*** RECORDS FOR THIS EXERCISE
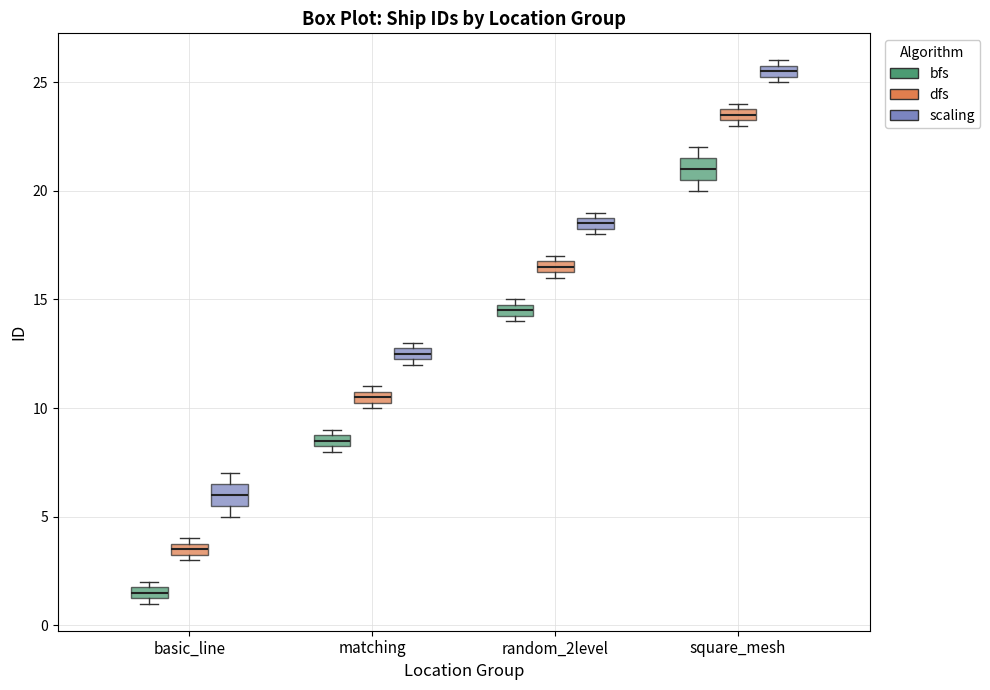

Where is the lower edge of the box for basic_line (scaling) on the y-axis? The values are not printed on the chart, so give them approximately, as read against the axis.

5.5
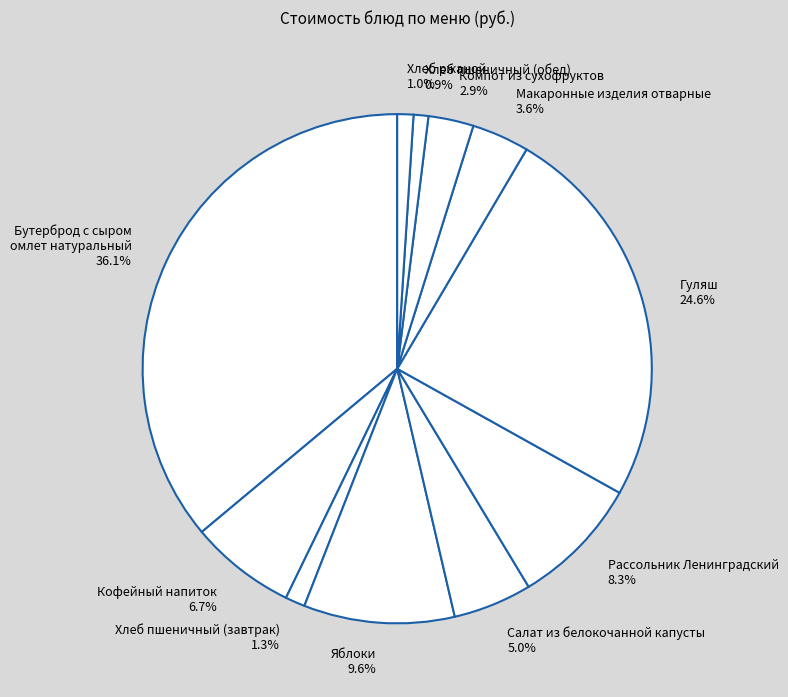

What portion of the pie excludes Компот из сухофруктов?

97.1%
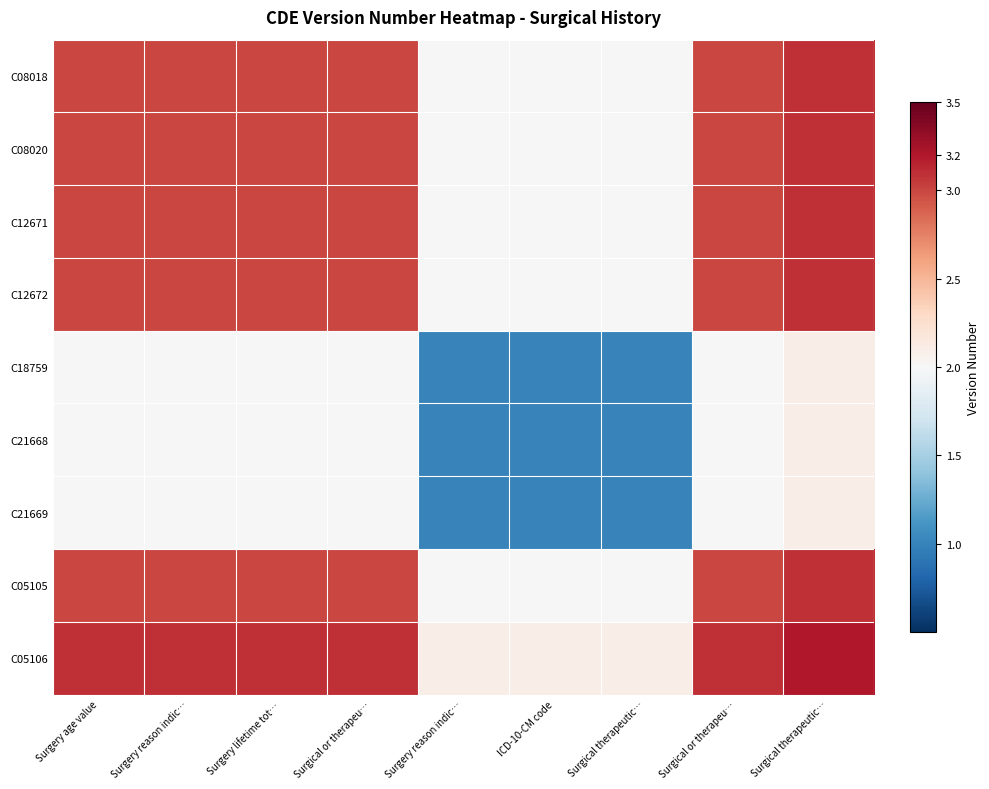

Reading left to right, transcribe all the data shown in this chart.

C08018: Surgery age value=3.0	Surgery reason indic…=3.0	Surgery lifetime tot…=3.0	Surgical or therapeu…=3.0	Surgery reason indic…=2.0	ICD-10-CM code=2.0	Surgical therapeutic…=2.0	Surgical or therapeu…=3.0	Surgical therapeutic…=3.1
C08020: Surgery age value=3.0	Surgery reason indic…=3.0	Surgery lifetime tot…=3.0	Surgical or therapeu…=3.0	Surgery reason indic…=2.0	ICD-10-CM code=2.0	Surgical therapeutic…=2.0	Surgical or therapeu…=3.0	Surgical therapeutic…=3.1
C12671: Surgery age value=3.0	Surgery reason indic…=3.0	Surgery lifetime tot…=3.0	Surgical or therapeu…=3.0	Surgery reason indic…=2.0	ICD-10-CM code=2.0	Surgical therapeutic…=2.0	Surgical or therapeu…=3.0	Surgical therapeutic…=3.1
C12672: Surgery age value=3.0	Surgery reason indic…=3.0	Surgery lifetime tot…=3.0	Surgical or therapeu…=3.0	Surgery reason indic…=2.0	ICD-10-CM code=2.0	Surgical therapeutic…=2.0	Surgical or therapeu…=3.0	Surgical therapeutic…=3.1
C18759: Surgery age value=2.0	Surgery reason indic…=2.0	Surgery lifetime tot…=2.0	Surgical or therapeu…=2.0	Surgery reason indic…=1.0	ICD-10-CM code=1.0	Surgical therapeutic…=1.0	Surgical or therapeu…=2.0	Surgical therapeutic…=2.1
C21668: Surgery age value=2.0	Surgery reason indic…=2.0	Surgery lifetime tot…=2.0	Surgical or therapeu…=2.0	Surgery reason indic…=1.0	ICD-10-CM code=1.0	Surgical therapeutic…=1.0	Surgical or therapeu…=2.0	Surgical therapeutic…=2.1
C21669: Surgery age value=2.0	Surgery reason indic…=2.0	Surgery lifetime tot…=2.0	Surgical or therapeu…=2.0	Surgery reason indic…=1.0	ICD-10-CM code=1.0	Surgical therapeutic…=1.0	Surgical or therapeu…=2.0	Surgical therapeutic…=2.1
C05105: Surgery age value=3.0	Surgery reason indic…=3.0	Surgery lifetime tot…=3.0	Surgical or therapeu…=3.0	Surgery reason indic…=2.0	ICD-10-CM code=2.0	Surgical therapeutic…=2.0	Surgical or therapeu…=3.0	Surgical therapeutic…=3.1
C05106: Surgery age value=3.1	Surgery reason indic…=3.1	Surgery lifetime tot…=3.1	Surgical or therapeu…=3.1	Surgery reason indic…=2.1	ICD-10-CM code=2.1	Surgical therapeutic…=2.1	Surgical or therapeu…=3.1	Surgical therapeutic…=3.2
******
## [PROBLEM DESCRIPTION]
Recast the lines of the listing above as a Markdown table with the columns Row and Entry, giving each line a row number and skipping blank lines. Begin at the line that has "C08018: Surgery age" and stop after the line that has "C21668: Surgery age", leaving out all other lines.

## [COMPLETED EXERCISE]
| Row | Entry |
|---|---|
| 1 | C08018: Surgery age value=3.0	Surgery reason indic…=3.0	Surgery lifetime tot…=3.0	Surgical or therapeu…=3.0	Surgery reason indic…=2.0	ICD-10-CM code=2.0	Surgical therapeutic…=2.0	Surgical or therapeu…=3.0	Surgical therapeutic…=3.1 |
| 2 | C08020: Surgery age value=3.0	Surgery reason indic…=3.0	Surgery lifetime tot…=3.0	Surgical or therapeu…=3.0	Surgery reason indic…=2.0	ICD-10-CM code=2.0	Surgical therapeutic…=2.0	Surgical or therapeu…=3.0	Surgical therapeutic…=3.1 |
| 3 | C12671: Surgery age value=3.0	Surgery reason indic…=3.0	Surgery lifetime tot…=3.0	Surgical or therapeu…=3.0	Surgery reason indic…=2.0	ICD-10-CM code=2.0	Surgical therapeutic…=2.0	Surgical or therapeu…=3.0	Surgical therapeutic…=3.1 |
| 4 | C12672: Surgery age value=3.0	Surgery reason indic…=3.0	Surgery lifetime tot…=3.0	Surgical or therapeu…=3.0	Surgery reason indic…=2.0	ICD-10-CM code=2.0	Surgical therapeutic…=2.0	Surgical or therapeu…=3.0	Surgical therapeutic…=3.1 |
| 5 | C18759: Surgery age value=2.0	Surgery reason indic…=2.0	Surgery lifetime tot…=2.0	Surgical or therapeu…=2.0	Surgery reason indic…=1.0	ICD-10-CM code=1.0	Surgical therapeutic…=1.0	Surgical or therapeu…=2.0	Surgical therapeutic…=2.1 |
| 6 | C21668: Surgery age value=2.0	Surgery reason indic…=2.0	Surgery lifetime tot…=2.0	Surgical or therapeu…=2.0	Surgery reason indic…=1.0	ICD-10-CM code=1.0	Surgical therapeutic…=1.0	Surgical or therapeu…=2.0	Surgical therapeutic…=2.1 |